(INPUT begins)

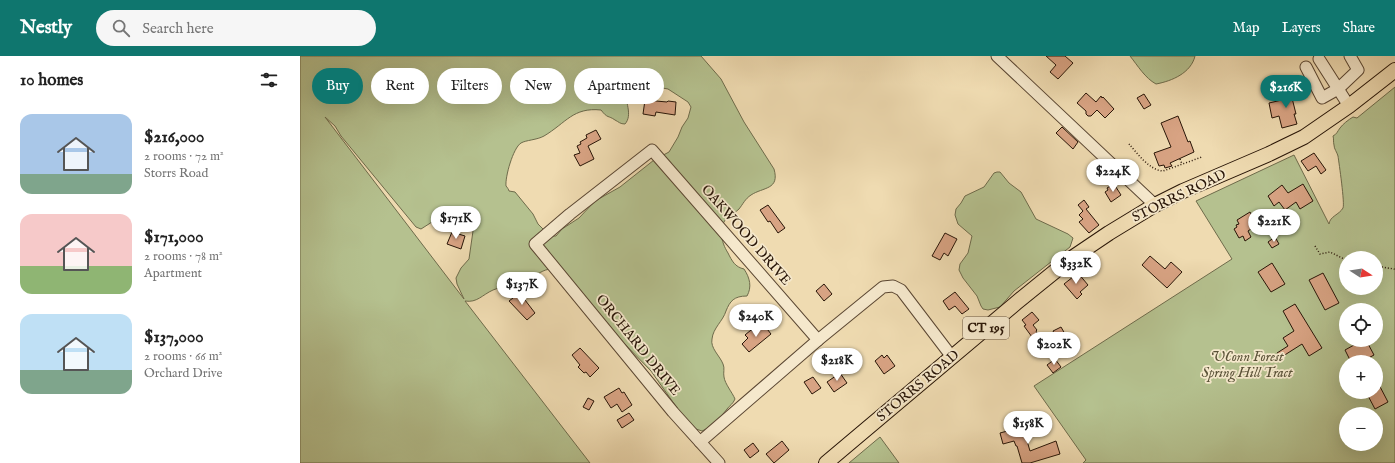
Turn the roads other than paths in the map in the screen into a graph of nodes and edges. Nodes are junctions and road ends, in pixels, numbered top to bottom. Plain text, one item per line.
1 (997, 56) edge
2 (1350, 56) edge
3 (1319, 59) dead end
4 (1306, 67) dead end
5 (1395, 70) edge
6 (1338, 89) junction
7 (1349, 106) junction
8 (652, 150) joint
9 (1155, 205) junction
10 (818, 340) junction
11 (952, 357) junction
12 (700, 442) junction
13 (719, 463) edge
14 (826, 463) edge

1 - 9 street
2 - 6 street
3 - 6 street
4 - 6 street
5 - 7 main road, STORRS ROAD / CT 195
6 - 7 street
7 - 9 main road, STORRS ROAD / CT 195
8 - 10 street, OAKWOOD DRIVE
8 - 12 street, ORCHARD DRIVE
9 - 11 main road, STORRS ROAD / CT 195
10 - 11 street
10 - 12 street
11 - 14 main road, STORRS ROAD / CT 195
12 - 13 street, ORCHARD DRIVE

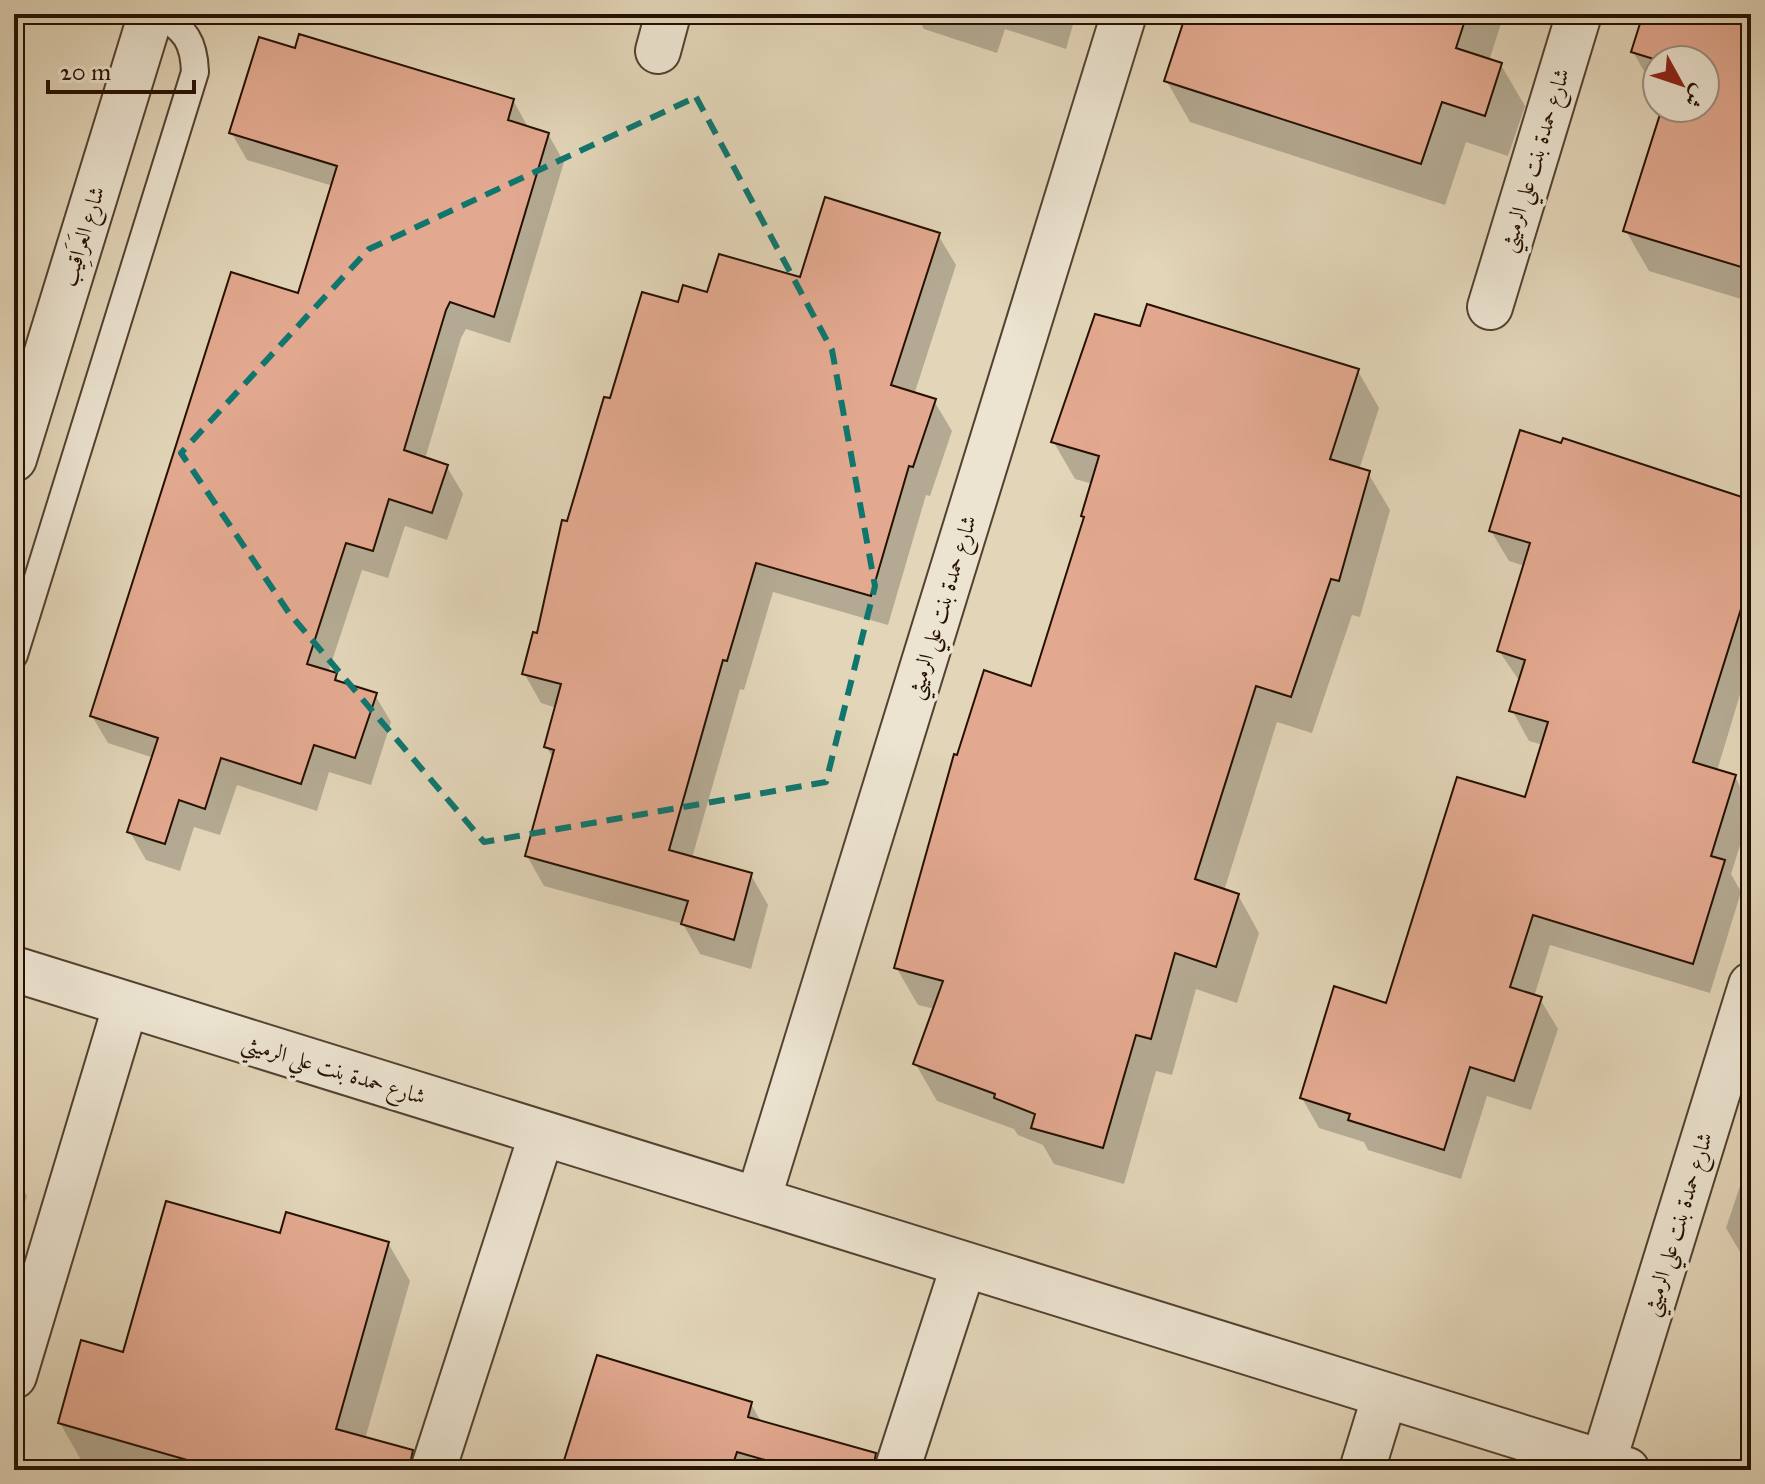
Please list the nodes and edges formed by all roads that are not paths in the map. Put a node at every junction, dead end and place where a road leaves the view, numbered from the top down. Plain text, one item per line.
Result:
1 (151, 14) edge
2 (160, 14) edge
3 (1124, 14) edge
4 (1579, 14) edge
5 (1490, 307) dead end
6 (14, 459) edge
7 (14, 655) edge
8 (14, 969) edge
9 (1751, 985) edge
10 (126, 1004) junction
11 (542, 1133) junction
12 (758, 1200) junction
13 (964, 1264) junction
14 (14, 1376) edge
15 (1385, 1395) junction
16 (1615, 1466) edge
17 (433, 1470) edge
18 (897, 1470) edge
19 (1362, 1470) edge

1 - 6 street, شارع العَرَاقِيب
2 - 7 lane
3 - 12 street, شارع حمدة بنت علي الرميثي
4 - 5 street, شارع حمدة بنت علي الرميثي
8 - 10 street, شارع حمدة بنت علي الرميثي
9 - 16 street, شارع حمدة بنت علي الرميثي
10 - 11 street, شارع حمدة بنت علي الرميثي
10 - 14 street
11 - 12 street, شارع حمدة بنت علي الرميثي
11 - 17 street
12 - 13 street, شارع حمدة بنت علي الرميثي
13 - 15 street, شارع حمدة بنت علي الرميثي
13 - 18 street
15 - 16 street, شارع حمدة بنت علي الرميثي
15 - 19 street

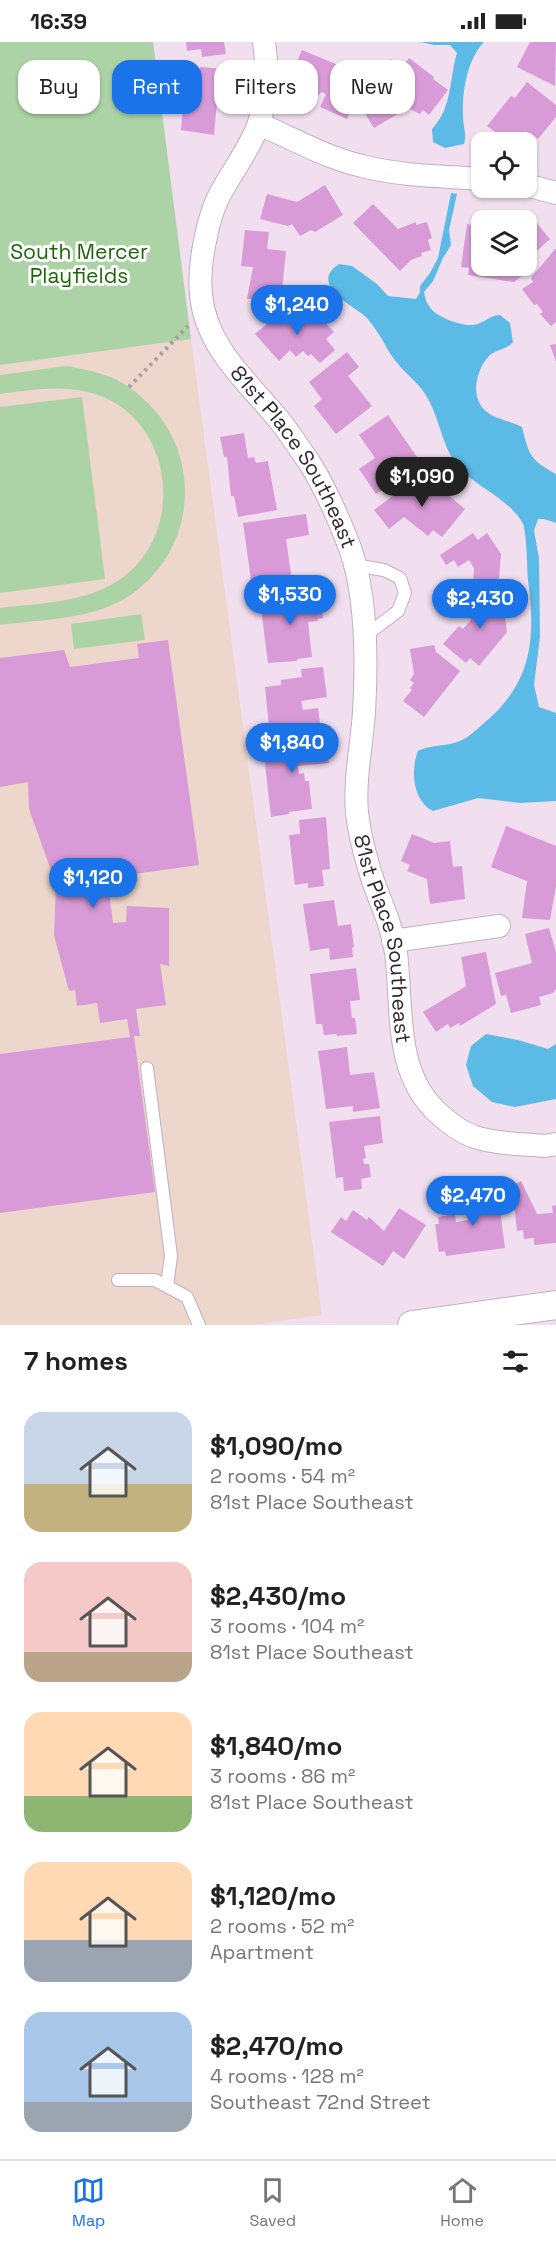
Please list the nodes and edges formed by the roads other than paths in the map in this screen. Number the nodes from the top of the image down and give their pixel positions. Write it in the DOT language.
graph roads {
  1 [pos="264,42"];
  2 [pos="259,124"];
  3 [pos="471,178"];
  4 [pos="537,188"];
  5 [pos="556,192"];
  6 [pos="354,565"];
  7 [pos="364,637"];
  8 [pos="499,926"];
  9 [pos="393,941"];
  10 [pos="147,1068"];
  11 [pos="556,1144"];
  12 [pos="118,1280"];
  13 [pos="167,1286"];
  14 [pos="556,1305"];
  15 [pos="199,1325"];
  16 [pos="412,1325"];
  1 -- 2 [label="street, 81st Place Southeast"];
  2 -- 3 [label="street"];
  2 -- 6 [label="street, 81st Place Southeast"];
  4 -- 5 [label="street"];
  6 -- 7 [label="street, 81st Place Southeast"];
  6 -- 7 [label="lane"];
  7 -- 9 [label="street, 81st Place Southeast"];
  8 -- 9 [label="street"];
  9 -- 11 [label="street, 81st Place Southeast"];
  10 -- 13 [label="lane"];
  12 -- 13 [label="lane"];
  13 -- 15 [label="lane"];
  14 -- 16 [label="street"];
}
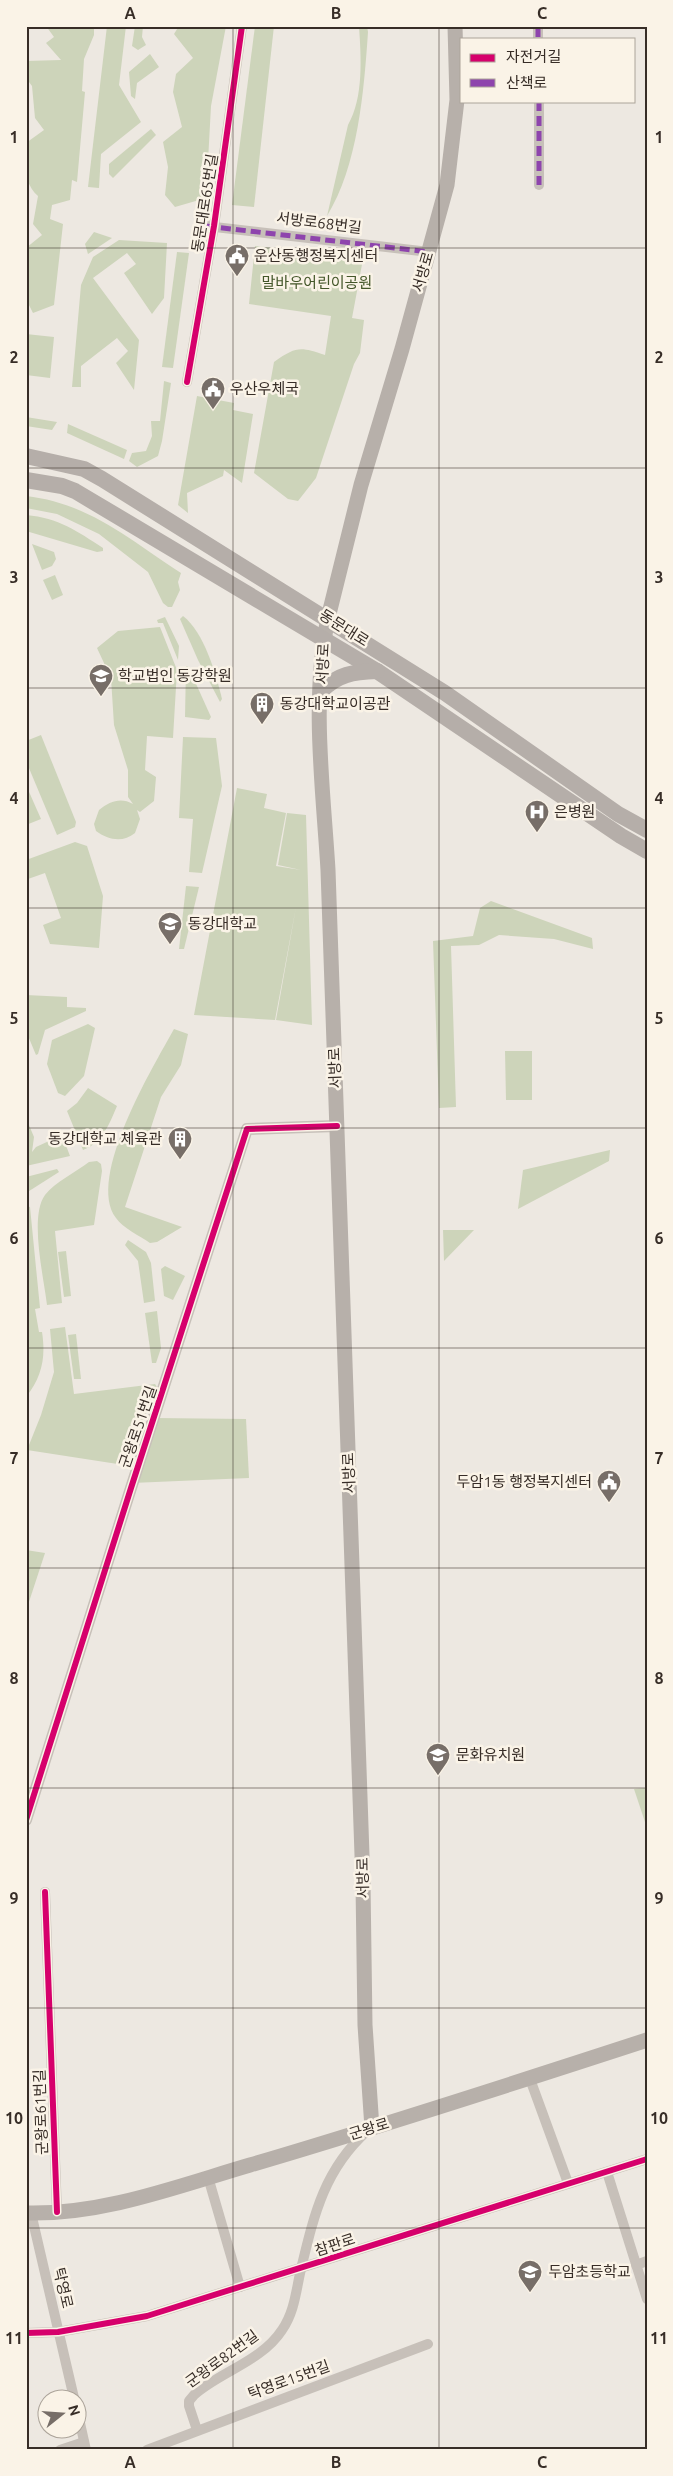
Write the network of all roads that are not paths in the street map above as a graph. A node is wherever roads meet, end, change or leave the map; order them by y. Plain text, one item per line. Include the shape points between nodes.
1 (242, 26) edge
2 (455, 26) edge
3 (539, 102) edge
4 (539, 185) dead end
5 (210, 226) junction
6 (429, 252) junction
7 (187, 382) dead end
8 (26, 456) edge
9 (26, 480) edge
10 (328, 618) junction
11 (324, 638) junction
12 (377, 672) junction
13 (321, 691) junction
14 (647, 830) edge
15 (647, 851) edge
16 (337, 1126) junction
17 (26, 1820) edge
18 (45, 1892) dead end
19 (647, 2040) edge
20 (530, 2078) junction
21 (372, 2128) junction
22 (647, 2159) edge
23 (608, 2172) junction
24 (208, 2177) junction
25 (568, 2183) junction
26 (57, 2212) junction
27 (28, 2213) edge
28 (647, 2261) edge
29 (636, 2265) junction
30 (301, 2269) junction
31 (240, 2287) junction
32 (647, 2299) edge
33 (58, 2332) junction
34 (26, 2333) edge
35 (428, 2344) dead end
36 (72, 2388) edge
37 (197, 2430) junction
38 (85, 2446) edge
39 (161, 2447) edge
40 (60, 2450) edge
41 (147, 2450) edge

1 - 5 street, 동문대로65번길
2 - 6 main road, 서방로 via 455,132 447,185
3 - 4 street
5 - 6 street, 서방로68번길
5 - 7 street, 동문대로65번길
6 - 10 main road, 서방로 via 361,485
8 - 10 main road, 동문대로 via 84,469
9 - 11 main road, 동문대로 via 75,491
10 - 11 main road, 서방로
10 - 14 main road, 동문대로 via 445,693 618,814
11 - 12 main road, 동문대로
11 - 13 main road, 서방로
12 - 13 main road via 337,677
12 - 15 main road, 동문대로
13 - 16 main road, 서방로
16 - 17 street, 군왕로51번길 via 247,1129
16 - 21 main road, 서방로 via 363,1875 365,2025
18 - 26 street, 군왕로61번길
19 - 20 main road, 군왕로
20 - 21 main road, 군왕로
20 - 25 street
21 - 24 main road, 군왕로
21 - 30 street, 군왕로82번길 via 350,2147 323,2189
22 - 23 street, 참판로
23 - 25 street, 참판로
23 - 29 street
24 - 26 main road, 군왕로 via 114,2204
24 - 31 street
25 - 30 street, 참판로
26 - 27 main road, 군왕로
27 - 33 street, 탁영로
28 - 29 street
29 - 32 street
30 - 31 street, 참판로
30 - 37 street, 군왕로82번길 via 293,2310 281,2332 189,2401
31 - 33 street, 참판로 via 147,2316
33 - 34 street, 참판로
33 - 36 street, 탁영로
35 - 37 street, 탁영로15번길
37 - 39 street, 탁영로15번길
38 - 40 street
39 - 41 street, 탁영로15번길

(INPUT ends)

Print the records above exactly, minus pictures.

* [REPLY]:
Turn the roads other than paths in the map in the screen into a graph of nodes and edges. Nodes are junctions and road ends, in pixels, numbered top to bottom. Plain text, one item per line.
1 (997, 56) edge
2 (1350, 56) edge
3 (1319, 59) dead end
4 (1306, 67) dead end
5 (1395, 70) edge
6 (1338, 89) junction
7 (1349, 106) junction
8 (652, 150) joint
9 (1155, 205) junction
10 (818, 340) junction
11 (952, 357) junction
12 (700, 442) junction
13 (719, 463) edge
14 (826, 463) edge

1 - 9 street
2 - 6 street
3 - 6 street
4 - 6 street
5 - 7 main road, STORRS ROAD / CT 195
6 - 7 street
7 - 9 main road, STORRS ROAD / CT 195
8 - 10 street, OAKWOOD DRIVE
8 - 12 street, ORCHARD DRIVE
9 - 11 main road, STORRS ROAD / CT 195
10 - 11 street
10 - 12 street
11 - 14 main road, STORRS ROAD / CT 195
12 - 13 street, ORCHARD DRIVE

Please list the nodes and edges formed by all roads that are not paths in the map. Put a node at every junction, dead end and place where a road leaves the view, numbered from the top down. Plain text, one item per line.
Result:
1 (151, 14) edge
2 (160, 14) edge
3 (1124, 14) edge
4 (1579, 14) edge
5 (1490, 307) dead end
6 (14, 459) edge
7 (14, 655) edge
8 (14, 969) edge
9 (1751, 985) edge
10 (126, 1004) junction
11 (542, 1133) junction
12 (758, 1200) junction
13 (964, 1264) junction
14 (14, 1376) edge
15 (1385, 1395) junction
16 (1615, 1466) edge
17 (433, 1470) edge
18 (897, 1470) edge
19 (1362, 1470) edge

1 - 6 street, شارع العَرَاقِيب
2 - 7 lane
3 - 12 street, شارع حمدة بنت علي الرميثي
4 - 5 street, شارع حمدة بنت علي الرميثي
8 - 10 street, شارع حمدة بنت علي الرميثي
9 - 16 street, شارع حمدة بنت علي الرميثي
10 - 11 street, شارع حمدة بنت علي الرميثي
10 - 14 street
11 - 12 street, شارع حمدة بنت علي الرميثي
11 - 17 street
12 - 13 street, شارع حمدة بنت علي الرميثي
13 - 15 street, شارع حمدة بنت علي الرميثي
13 - 18 street
15 - 16 street, شارع حمدة بنت علي الرميثي
15 - 19 street

Please list the nodes and edges formed by the roads other than paths in the map in this screen. Number the nodes from the top of the image down and give their pixel positions. Write it in the DOT language.
graph roads {
  1 [pos="264,42"];
  2 [pos="259,124"];
  3 [pos="471,178"];
  4 [pos="537,188"];
  5 [pos="556,192"];
  6 [pos="354,565"];
  7 [pos="364,637"];
  8 [pos="499,926"];
  9 [pos="393,941"];
  10 [pos="147,1068"];
  11 [pos="556,1144"];
  12 [pos="118,1280"];
  13 [pos="167,1286"];
  14 [pos="556,1305"];
  15 [pos="199,1325"];
  16 [pos="412,1325"];
  1 -- 2 [label="street, 81st Place Southeast"];
  2 -- 3 [label="street"];
  2 -- 6 [label="street, 81st Place Southeast"];
  4 -- 5 [label="street"];
  6 -- 7 [label="street, 81st Place Southeast"];
  6 -- 7 [label="lane"];
  7 -- 9 [label="street, 81st Place Southeast"];
  8 -- 9 [label="street"];
  9 -- 11 [label="street, 81st Place Southeast"];
  10 -- 13 [label="lane"];
  12 -- 13 [label="lane"];
  13 -- 15 [label="lane"];
  14 -- 16 [label="street"];
}
Write the network of all roads that are not paths in the street map above as a graph. A node is wherever roads meet, end, change or leave the map; order them by y. Plain text, one item per line. Include the shape points between nodes.
1 (242, 26) edge
2 (455, 26) edge
3 (539, 102) edge
4 (539, 185) dead end
5 (210, 226) junction
6 (429, 252) junction
7 (187, 382) dead end
8 (26, 456) edge
9 (26, 480) edge
10 (328, 618) junction
11 (324, 638) junction
12 (377, 672) junction
13 (321, 691) junction
14 (647, 830) edge
15 (647, 851) edge
16 (337, 1126) junction
17 (26, 1820) edge
18 (45, 1892) dead end
19 (647, 2040) edge
20 (530, 2078) junction
21 (372, 2128) junction
22 (647, 2159) edge
23 (608, 2172) junction
24 (208, 2177) junction
25 (568, 2183) junction
26 (57, 2212) junction
27 (28, 2213) edge
28 (647, 2261) edge
29 (636, 2265) junction
30 (301, 2269) junction
31 (240, 2287) junction
32 (647, 2299) edge
33 (58, 2332) junction
34 (26, 2333) edge
35 (428, 2344) dead end
36 (72, 2388) edge
37 (197, 2430) junction
38 (85, 2446) edge
39 (161, 2447) edge
40 (60, 2450) edge
41 (147, 2450) edge

1 - 5 street, 동문대로65번길
2 - 6 main road, 서방로 via 455,132 447,185
3 - 4 street
5 - 6 street, 서방로68번길
5 - 7 street, 동문대로65번길
6 - 10 main road, 서방로 via 361,485
8 - 10 main road, 동문대로 via 84,469
9 - 11 main road, 동문대로 via 75,491
10 - 11 main road, 서방로
10 - 14 main road, 동문대로 via 445,693 618,814
11 - 12 main road, 동문대로
11 - 13 main road, 서방로
12 - 13 main road via 337,677
12 - 15 main road, 동문대로
13 - 16 main road, 서방로
16 - 17 street, 군왕로51번길 via 247,1129
16 - 21 main road, 서방로 via 363,1875 365,2025
18 - 26 street, 군왕로61번길
19 - 20 main road, 군왕로
20 - 21 main road, 군왕로
20 - 25 street
21 - 24 main road, 군왕로
21 - 30 street, 군왕로82번길 via 350,2147 323,2189
22 - 23 street, 참판로
23 - 25 street, 참판로
23 - 29 street
24 - 26 main road, 군왕로 via 114,2204
24 - 31 street
25 - 30 street, 참판로
26 - 27 main road, 군왕로
27 - 33 street, 탁영로
28 - 29 street
29 - 32 street
30 - 31 street, 참판로
30 - 37 street, 군왕로82번길 via 293,2310 281,2332 189,2401
31 - 33 street, 참판로 via 147,2316
33 - 34 street, 참판로
33 - 36 street, 탁영로
35 - 37 street, 탁영로15번길
37 - 39 street, 탁영로15번길
38 - 40 street
39 - 41 street, 탁영로15번길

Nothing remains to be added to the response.